═════ DATA FOR THIS EXERCISE

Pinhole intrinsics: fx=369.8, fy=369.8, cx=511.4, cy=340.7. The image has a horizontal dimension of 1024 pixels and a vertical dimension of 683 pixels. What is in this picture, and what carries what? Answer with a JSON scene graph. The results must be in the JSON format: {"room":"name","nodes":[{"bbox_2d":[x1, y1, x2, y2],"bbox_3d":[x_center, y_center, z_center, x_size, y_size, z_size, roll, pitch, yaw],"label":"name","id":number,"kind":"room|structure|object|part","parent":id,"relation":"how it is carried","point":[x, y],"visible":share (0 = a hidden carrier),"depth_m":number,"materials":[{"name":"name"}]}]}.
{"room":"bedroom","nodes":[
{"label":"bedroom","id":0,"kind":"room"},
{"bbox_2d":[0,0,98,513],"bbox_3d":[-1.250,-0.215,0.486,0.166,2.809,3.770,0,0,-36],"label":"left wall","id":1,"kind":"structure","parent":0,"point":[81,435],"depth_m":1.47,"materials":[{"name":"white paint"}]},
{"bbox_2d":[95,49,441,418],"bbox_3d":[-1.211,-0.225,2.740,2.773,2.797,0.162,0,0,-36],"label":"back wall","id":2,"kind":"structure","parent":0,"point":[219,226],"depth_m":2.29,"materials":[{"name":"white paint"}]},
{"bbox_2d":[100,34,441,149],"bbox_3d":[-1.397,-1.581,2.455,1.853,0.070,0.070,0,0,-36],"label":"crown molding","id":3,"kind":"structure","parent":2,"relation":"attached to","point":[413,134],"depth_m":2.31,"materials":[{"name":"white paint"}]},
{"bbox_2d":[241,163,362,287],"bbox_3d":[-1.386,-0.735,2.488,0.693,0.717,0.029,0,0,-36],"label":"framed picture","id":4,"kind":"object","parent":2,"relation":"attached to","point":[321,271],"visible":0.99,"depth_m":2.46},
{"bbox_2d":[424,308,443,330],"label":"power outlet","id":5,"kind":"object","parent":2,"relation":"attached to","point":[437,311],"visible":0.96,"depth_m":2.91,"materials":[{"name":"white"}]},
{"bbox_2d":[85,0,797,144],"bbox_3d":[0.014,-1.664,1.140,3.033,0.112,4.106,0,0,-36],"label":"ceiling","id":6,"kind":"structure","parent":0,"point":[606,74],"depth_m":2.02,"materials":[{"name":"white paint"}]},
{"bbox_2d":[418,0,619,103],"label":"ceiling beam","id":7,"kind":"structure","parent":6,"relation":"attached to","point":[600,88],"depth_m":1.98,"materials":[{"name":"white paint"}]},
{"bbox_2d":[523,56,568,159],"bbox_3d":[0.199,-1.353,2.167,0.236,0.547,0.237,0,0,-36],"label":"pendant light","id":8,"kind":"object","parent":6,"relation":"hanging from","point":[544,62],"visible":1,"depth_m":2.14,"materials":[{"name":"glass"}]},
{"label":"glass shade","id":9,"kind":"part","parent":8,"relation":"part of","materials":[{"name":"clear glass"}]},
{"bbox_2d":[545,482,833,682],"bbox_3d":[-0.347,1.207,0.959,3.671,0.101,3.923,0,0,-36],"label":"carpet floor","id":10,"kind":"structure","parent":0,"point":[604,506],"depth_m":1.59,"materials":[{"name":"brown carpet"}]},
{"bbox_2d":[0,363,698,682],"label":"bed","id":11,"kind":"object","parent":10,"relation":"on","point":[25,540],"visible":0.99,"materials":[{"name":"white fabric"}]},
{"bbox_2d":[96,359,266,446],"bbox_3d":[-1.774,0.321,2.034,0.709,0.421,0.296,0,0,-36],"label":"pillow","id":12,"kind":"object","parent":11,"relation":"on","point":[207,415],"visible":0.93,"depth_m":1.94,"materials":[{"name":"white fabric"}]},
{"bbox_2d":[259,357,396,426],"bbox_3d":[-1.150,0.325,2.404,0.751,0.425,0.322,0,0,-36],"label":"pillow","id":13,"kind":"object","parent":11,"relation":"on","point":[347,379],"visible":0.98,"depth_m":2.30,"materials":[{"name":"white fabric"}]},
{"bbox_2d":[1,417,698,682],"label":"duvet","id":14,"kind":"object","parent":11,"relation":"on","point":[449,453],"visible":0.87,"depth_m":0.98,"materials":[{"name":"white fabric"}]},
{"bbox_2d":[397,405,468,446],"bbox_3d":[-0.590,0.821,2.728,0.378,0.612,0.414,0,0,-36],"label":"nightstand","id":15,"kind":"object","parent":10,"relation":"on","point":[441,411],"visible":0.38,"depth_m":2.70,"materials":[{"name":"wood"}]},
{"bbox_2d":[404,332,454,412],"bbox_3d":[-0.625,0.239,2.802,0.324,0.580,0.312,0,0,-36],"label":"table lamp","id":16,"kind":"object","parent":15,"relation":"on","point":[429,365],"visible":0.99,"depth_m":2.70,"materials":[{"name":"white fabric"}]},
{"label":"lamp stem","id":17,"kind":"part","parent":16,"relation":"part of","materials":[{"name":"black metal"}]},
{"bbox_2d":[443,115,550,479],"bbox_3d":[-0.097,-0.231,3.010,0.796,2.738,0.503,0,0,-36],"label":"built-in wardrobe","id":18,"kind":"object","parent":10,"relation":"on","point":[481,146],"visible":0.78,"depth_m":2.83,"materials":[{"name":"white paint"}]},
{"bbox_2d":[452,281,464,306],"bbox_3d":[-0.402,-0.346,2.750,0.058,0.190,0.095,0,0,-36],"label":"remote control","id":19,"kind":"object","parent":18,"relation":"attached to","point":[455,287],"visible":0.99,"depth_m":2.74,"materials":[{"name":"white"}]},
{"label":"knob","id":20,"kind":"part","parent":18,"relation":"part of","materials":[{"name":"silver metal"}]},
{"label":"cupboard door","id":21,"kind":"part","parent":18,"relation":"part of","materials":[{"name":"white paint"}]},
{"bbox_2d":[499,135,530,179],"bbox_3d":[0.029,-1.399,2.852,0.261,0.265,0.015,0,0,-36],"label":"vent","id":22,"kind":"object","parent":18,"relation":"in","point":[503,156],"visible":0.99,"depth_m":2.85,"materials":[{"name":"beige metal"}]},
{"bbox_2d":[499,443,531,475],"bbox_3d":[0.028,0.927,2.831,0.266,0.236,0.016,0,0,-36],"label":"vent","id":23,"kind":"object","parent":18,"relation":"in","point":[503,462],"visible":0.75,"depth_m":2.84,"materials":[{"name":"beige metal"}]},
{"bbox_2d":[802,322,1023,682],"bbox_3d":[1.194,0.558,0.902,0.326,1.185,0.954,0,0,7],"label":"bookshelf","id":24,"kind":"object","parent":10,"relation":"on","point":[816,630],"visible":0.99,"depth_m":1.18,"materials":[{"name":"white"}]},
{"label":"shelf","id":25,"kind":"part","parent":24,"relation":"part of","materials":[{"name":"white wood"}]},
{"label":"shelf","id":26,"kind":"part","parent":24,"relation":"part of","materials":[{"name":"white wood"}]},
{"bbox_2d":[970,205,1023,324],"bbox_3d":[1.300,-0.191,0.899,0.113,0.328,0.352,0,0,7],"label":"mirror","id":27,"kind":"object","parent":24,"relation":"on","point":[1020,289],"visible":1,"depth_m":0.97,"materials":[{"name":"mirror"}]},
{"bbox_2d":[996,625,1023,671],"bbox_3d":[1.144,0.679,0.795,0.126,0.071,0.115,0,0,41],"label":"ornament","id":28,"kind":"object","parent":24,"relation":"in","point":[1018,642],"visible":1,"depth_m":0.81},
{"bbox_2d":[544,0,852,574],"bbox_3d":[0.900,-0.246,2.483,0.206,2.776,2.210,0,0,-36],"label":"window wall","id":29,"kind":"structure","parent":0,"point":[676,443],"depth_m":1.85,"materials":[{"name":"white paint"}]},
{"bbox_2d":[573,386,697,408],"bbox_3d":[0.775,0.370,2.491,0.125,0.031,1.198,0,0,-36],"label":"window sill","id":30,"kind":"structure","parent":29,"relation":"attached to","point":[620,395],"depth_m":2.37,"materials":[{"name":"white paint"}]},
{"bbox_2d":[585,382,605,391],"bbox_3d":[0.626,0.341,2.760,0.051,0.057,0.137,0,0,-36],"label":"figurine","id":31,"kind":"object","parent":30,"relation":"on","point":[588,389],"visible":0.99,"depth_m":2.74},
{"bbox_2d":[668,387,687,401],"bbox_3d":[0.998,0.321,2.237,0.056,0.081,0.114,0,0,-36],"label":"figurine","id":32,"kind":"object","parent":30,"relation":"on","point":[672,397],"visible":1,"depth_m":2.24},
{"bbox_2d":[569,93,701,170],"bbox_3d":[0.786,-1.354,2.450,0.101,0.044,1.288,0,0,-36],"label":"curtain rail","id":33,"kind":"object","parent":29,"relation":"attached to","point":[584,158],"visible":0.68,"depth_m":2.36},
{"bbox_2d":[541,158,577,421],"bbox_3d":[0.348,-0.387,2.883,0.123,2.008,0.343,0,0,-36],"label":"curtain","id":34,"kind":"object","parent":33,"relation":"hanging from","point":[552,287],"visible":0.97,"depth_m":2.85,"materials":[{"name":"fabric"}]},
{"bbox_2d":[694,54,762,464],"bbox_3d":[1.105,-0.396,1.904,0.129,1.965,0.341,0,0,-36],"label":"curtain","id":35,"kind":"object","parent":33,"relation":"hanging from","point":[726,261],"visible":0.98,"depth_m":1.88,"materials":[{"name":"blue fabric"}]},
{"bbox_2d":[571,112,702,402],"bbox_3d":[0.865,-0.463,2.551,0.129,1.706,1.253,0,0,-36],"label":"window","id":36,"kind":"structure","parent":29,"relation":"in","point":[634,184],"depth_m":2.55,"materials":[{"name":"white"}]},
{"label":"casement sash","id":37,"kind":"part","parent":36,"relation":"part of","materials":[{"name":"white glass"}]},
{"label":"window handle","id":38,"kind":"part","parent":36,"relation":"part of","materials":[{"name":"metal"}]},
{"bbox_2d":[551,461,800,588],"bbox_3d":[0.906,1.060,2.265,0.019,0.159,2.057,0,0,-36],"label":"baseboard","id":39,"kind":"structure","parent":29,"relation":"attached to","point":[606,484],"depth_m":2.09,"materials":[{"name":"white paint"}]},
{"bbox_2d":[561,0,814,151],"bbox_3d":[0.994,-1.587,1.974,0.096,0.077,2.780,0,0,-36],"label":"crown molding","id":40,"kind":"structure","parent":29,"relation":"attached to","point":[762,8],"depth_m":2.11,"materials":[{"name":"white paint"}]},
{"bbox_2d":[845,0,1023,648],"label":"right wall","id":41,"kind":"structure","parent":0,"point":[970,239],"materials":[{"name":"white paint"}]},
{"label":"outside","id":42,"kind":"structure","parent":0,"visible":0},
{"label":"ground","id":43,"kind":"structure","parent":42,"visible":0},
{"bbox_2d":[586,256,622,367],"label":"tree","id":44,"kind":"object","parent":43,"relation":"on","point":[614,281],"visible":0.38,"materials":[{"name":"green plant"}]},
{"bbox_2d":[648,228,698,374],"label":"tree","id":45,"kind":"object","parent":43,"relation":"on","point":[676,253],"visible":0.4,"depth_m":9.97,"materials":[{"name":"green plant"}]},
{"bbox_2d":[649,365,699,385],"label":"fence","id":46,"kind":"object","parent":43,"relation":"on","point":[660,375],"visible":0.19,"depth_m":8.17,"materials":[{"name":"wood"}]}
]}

══════════

THE PROBLEM: The lines you need are those holding the word "lamp"; copy each of them from the material above.

TASK ANSWER:
{"bbox_2d":[404,332,454,412],"bbox_3d":[-0.625,0.239,2.802,0.324,0.580,0.312,0,0,-36],"label":"table lamp","id":16,"kind":"object","parent":15,"relation":"on","point":[429,365],"visible":0.99,"depth_m":2.70,"materials":[{"name":"white fabric"}]},
{"label":"lamp stem","id":17,"kind":"part","parent":16,"relation":"part of","materials":[{"name":"black metal"}]},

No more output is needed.